Les voitures ne roulaient plus, ou alors elles tombaient en panne en pleine intersection. C'était d'ailleurs la loi de la jungle sur les routes, les feux tricolores ne fonctionnaient plus et le code de la route avec ses priorités à droite n'étaient plus respectées. Les accidents se multipliaient, augmentant le nombre de décès.

Toutes ces vies humaines, gâchées par la bêtise humaine.

Je soupirai, fermant les yeux, apposant mon front contre la fenêtre gelée. Déjà, la pluie martelait cette dernière. Cela nettoiera peut-être la rue qui devenait une vraie déchetterie.

Comme l'eau courante ne marchait plus, parce que les techniciens des machines avaient refusé de les entretenir, elles avaient commencé à toutes nous lâcher.

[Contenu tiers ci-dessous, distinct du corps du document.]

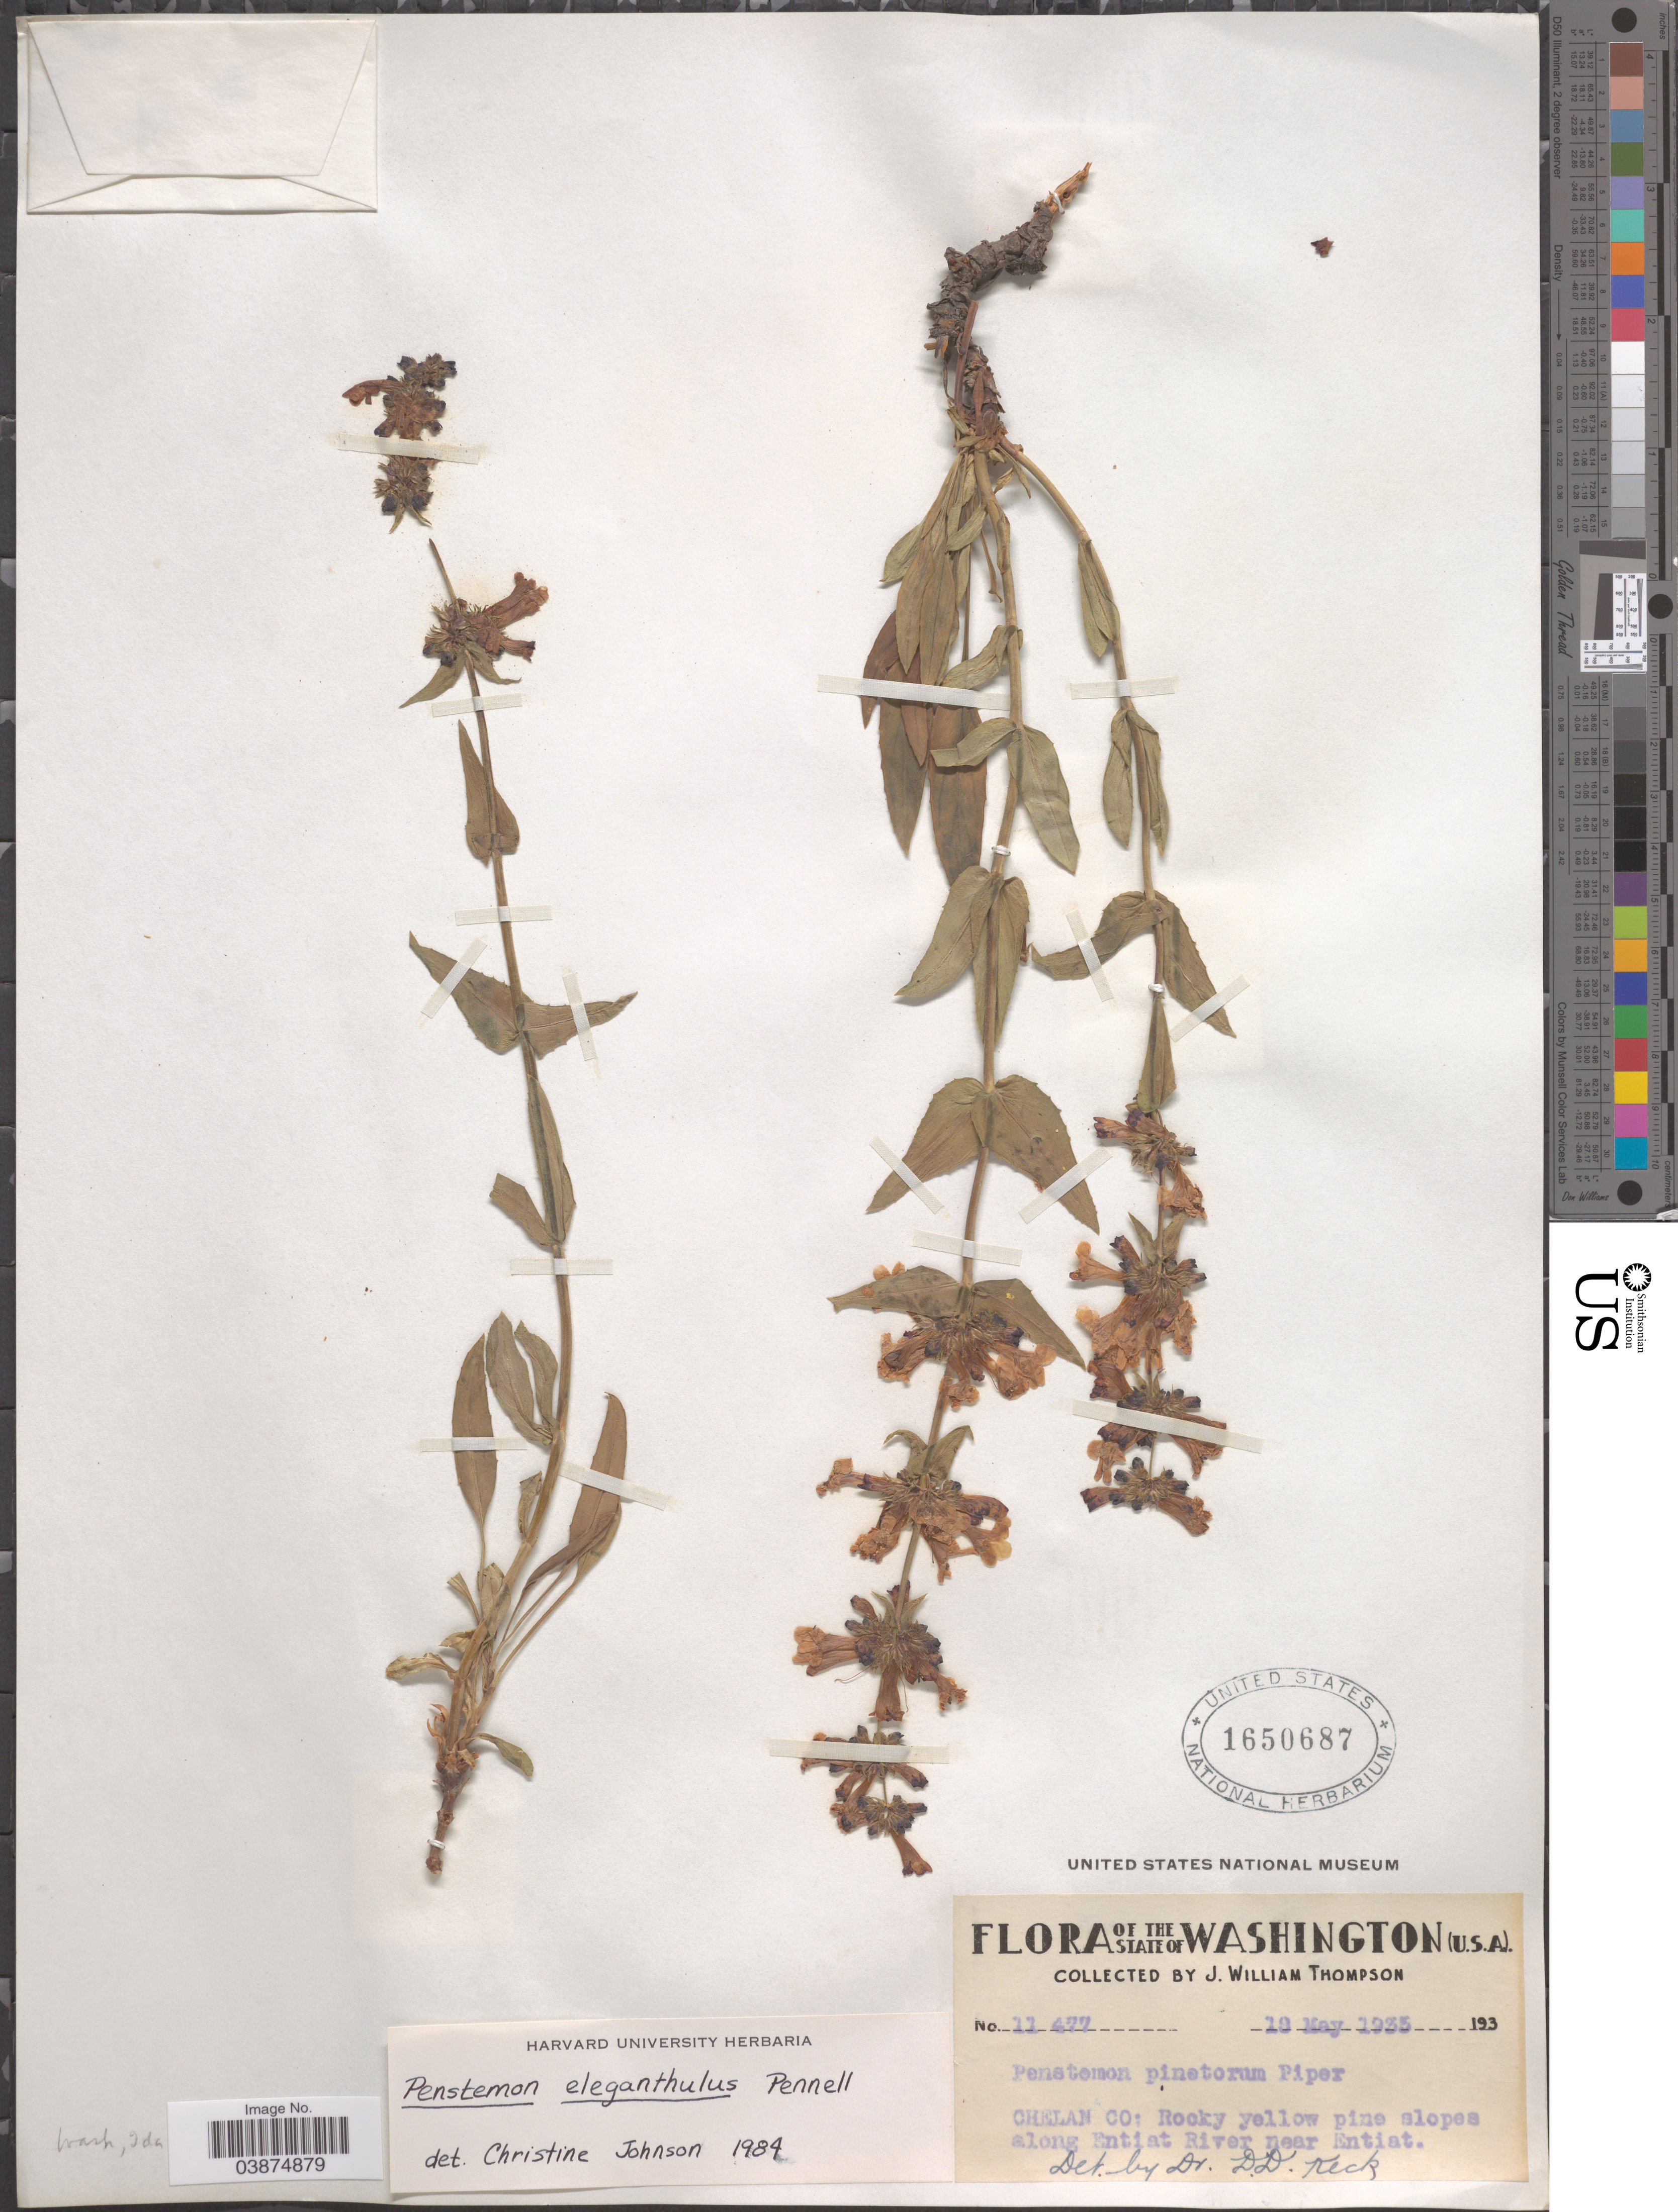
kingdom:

On remontait donc comme à l'époque où cette technologie n'existait pas... Les bidets et autres déchets étaient jetés directement par les fenêtres. Et bien sûr, les communes ne faisaient plus le ramassage d'ordures. La pénurie d'essence ne permettait plus aux camions poubelles de rouler.

La pluie cessa enfin. J'ouvris la fenêtre respirant à grandes goulées l'air frais teinté de l'odeur de l'orage qui s'annonçait. J'aimais beaucoup cette odeur. Cela me rappelait lorsqu'on sautait dans les flaques avec ma sœur.

Je repensais de nouveau à elle. Les larmes revinrent en force. Désormais, le moindre souvenir d'elle me minait au plus profond de moi-même. Mon regard se posa sur un point flou et ma vision se brouilla de nouveau.

C'est alors que je vis une passante crapahuter sur la pente devant ma fenêtre. Lorsqu'elle parvînt en haut, elle m'interpella. Elle était complètement dépeignée, sa figure était sale, pâle, le charme qui avait sûrement était le sien avait disparu. Ses yeux hagards étaient d'un brun terne, les cernes violacés qui les entouraient m'informèrent qu'elle n'avait sûrement pas dormi depuis un moment.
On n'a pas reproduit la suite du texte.